Stepper motor(513, in1Pin, in2Pin, in3Pin, in4Pin);  

void setup() {
  pinMode(in1Pin, OUTPUT);
  pinMode(in2Pin, OUTPUT);
  pinMode(in3Pin, OUTPUT);
  pinMode(in4Pin, OUTPUT);

  motor.setSpeed(8);

   Particle.function("move", moveMotor);
   // This is saying that when we ask the cloud for the function "move", it will employ the function moveMotor() from this app.
}

void loop() {

}

int moveMotor(String command) {
    if (command=="left") {
        motor.step(50);
        return 1;
    }
    else if (command=="right") {
        motor.step(-50);
        return 0;
    }
    else {
        return -1;
    }
}

We’re using the Stepper library that’s available through the Particle cloud-based IDE, which has the same API as the stock Arduino stepper library.  We simply configure four output pins and then implement a function “moveMotor” that can be called remotely through the Particle cloud platform.  When the function is called it receives one string parameter that is the command we should execute, either “left” or “right”, then we just command the motor appropriately.

Web Site

My day job uses the Microsoft stack so the fastest route for me to get to a functional web site was to whip up something using ASP.NET Core.  If you’re more comfortable with Node or whatever, that’s fine too.  The full source code for the remote control web site can be found in the GitHub repository, but here are the important bits minus all the boilerplate code.

The javascript code that runs in the browser just invokes two server APIs:

<script>
    $(function() {
        $('#moveLeft').click(function() {
            $.post("api/moveleft");
        });
        $('#moveRight').click(function() {
            $.post("api/moveright");
        });
    });
</script>

And the code on the server side invokes the function on the Photon:

public class HomeController : Controller
{
    private HttpClient client = new HttpClient();
    private readonly IConfiguration configuration;

    public HomeController(IConfiguration configuration)
    {
        client.BaseAddress = new Uri($"https://api.particle.io/v1/devices/{configuration["device"]}/");
        this.configuration = configuration;
    }

    public IActionResult Index()
    {
        return View();
    }

    public IActionResult Error()
    {
        return View(new ErrorViewModel { RequestId = Activity.Current?.Id ?? HttpContext.TraceIdentifier });
    }

    [Route("api/moveleft")]
    public async Task MoveLeft()
    {
        await DoMove("left");
    }

    [Route("api/moveright")]
    public async Task MoveRight()
    {
        await DoMove("right");
    }

    private async Task DoMove(string direction)
    {
        var content = $"access_token={configuration["access_token"]}&args={direction}";
        await client.PostAsync("move", new StringContent(content, Encoding.UTF8, "application/x-www-form-urlencoded"));
    }
}

The call to the Particle cloud platform is done on the server, not the browser, so we can keep the device ID and access token secret.

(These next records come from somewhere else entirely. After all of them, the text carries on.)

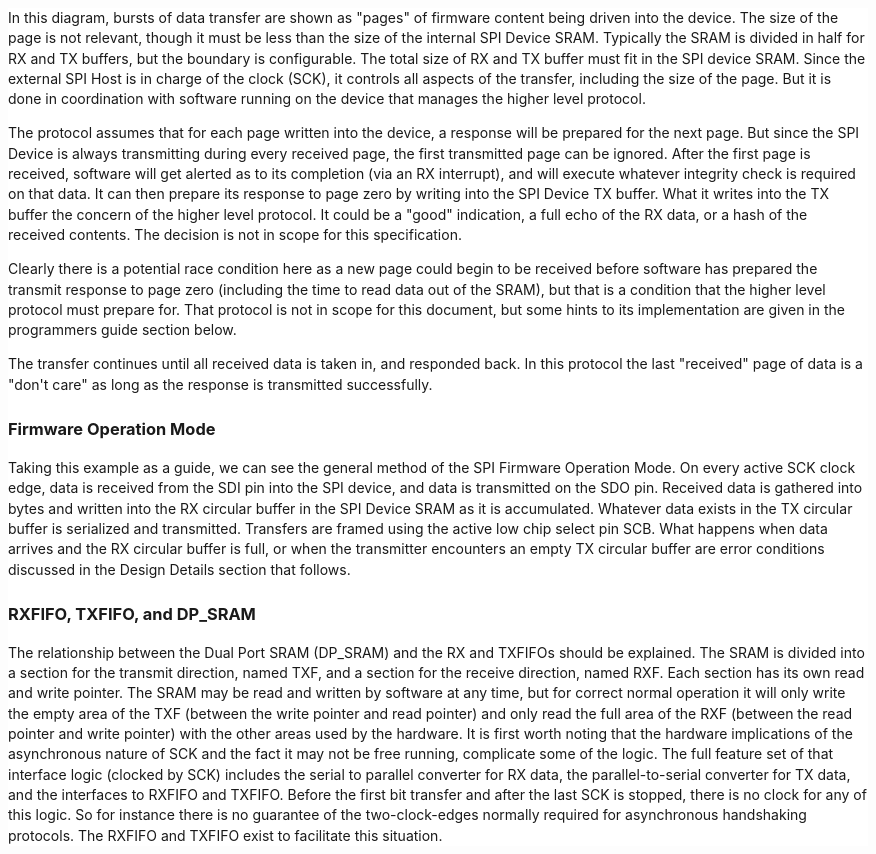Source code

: In this diagram, bursts of data transfer are shown as "pages" of firmware
content being driven into the device. The size of the page is not relevant,
though it must be less than the size of the internal SPI Device SRAM. Typically
the SRAM is divided in half for RX and TX buffers, but the boundary is
configurable. The total size of RX and TX buffer must fit in the SPI device
SRAM. Since the external SPI Host is in charge of the clock (SCK), it controls
all aspects of the transfer, including the size of the page. But it is done in
coordination with software running on the device that manages the higher level
protocol.

The protocol assumes that for each page written into the device, a response will
be prepared for the next page. But since the SPI Device is always transmitting
during every received page, the first transmitted page can be ignored. After the
first page is received, software will get alerted as to its completion (via an
RX interrupt), and will execute whatever integrity check is required on that
data. It can then prepare its response to page zero by writing into the SPI
Device TX buffer. What it writes into the TX buffer the concern of the
higher level protocol. It could be a "good" indication, a full echo of the RX
data, or a hash of the received contents. The decision is not in scope for this
specification.

Clearly there is a potential race condition here as a new page could begin to be
received before software has prepared the transmit response to page zero
(including the time to read data out of the SRAM), but that is a condition that
the higher level protocol must prepare for. That protocol is not in scope for
this document, but some hints to its implementation are given in the
programmers guide section below.

The transfer continues until all received data is taken in, and responded back.
In this protocol the last "received" page of data is a "don't care" as long
as the response is transmitted successfully.

### Firmware Operation Mode

Taking this example as a guide, we can see the general method of the SPI
Firmware Operation Mode. On every active SCK clock edge, data is received from the SDI
pin into the SPI device, and data is transmitted on the SDO pin. Received data
is gathered into bytes and written into the RX circular buffer in the SPI Device
SRAM as it is accumulated. Whatever data exists in the TX circular buffer is
serialized and transmitted. Transfers are framed using the active low chip
select pin SCB. What happens when data arrives and the RX circular buffer is
full, or when the transmitter encounters an empty TX circular buffer are
error conditions discussed in the Design Details section that follows.

### RXFIFO, TXFIFO, and DP_SRAM

The relationship between the Dual Port SRAM (DP_SRAM) and the RX and TXFIFOs
should be explained. The SRAM is divided into a section for the transmit
direction, named TXF, and a section for the receive direction, named RXF. Each
section has its own read and write pointer. The SRAM may be read and written by
software at any time, but for correct normal operation it will only write the
empty area of the TXF (between the write pointer and read pointer) and only read
the full area of the RXF (between the read pointer and write pointer) with the
other areas used by the hardware. It is first worth noting that the hardware
implications of the asynchronous nature of SCK and the fact it may not be free
running, complicate some of the logic. The full feature set of that interface
logic (clocked by SCK) includes the serial to parallel converter for RX data,
the parallel-to-serial converter for TX data, and the interfaces to RXFIFO and
TXFIFO. Before the first bit transfer and after the last SCK is stopped,
there is no clock for any of this logic.  So for instance there is no guarantee
of the two-clock-edges normally required for asynchronous handshaking protocols.
The RXFIFO and TXFIFO exist to facilitate this situation.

I hosted the web site in Azure but it’s using no special services so it can be hosted pretty much anywhere that can host ASP.NET Core apps.  Total response time, from clicking one of the buttons on the web site to having the device rotate the phone, is typically under one second, which is good enough for my purposes.

That’s all you need to an internet-enabled device up and running.  It doesn’t get much simpler than that!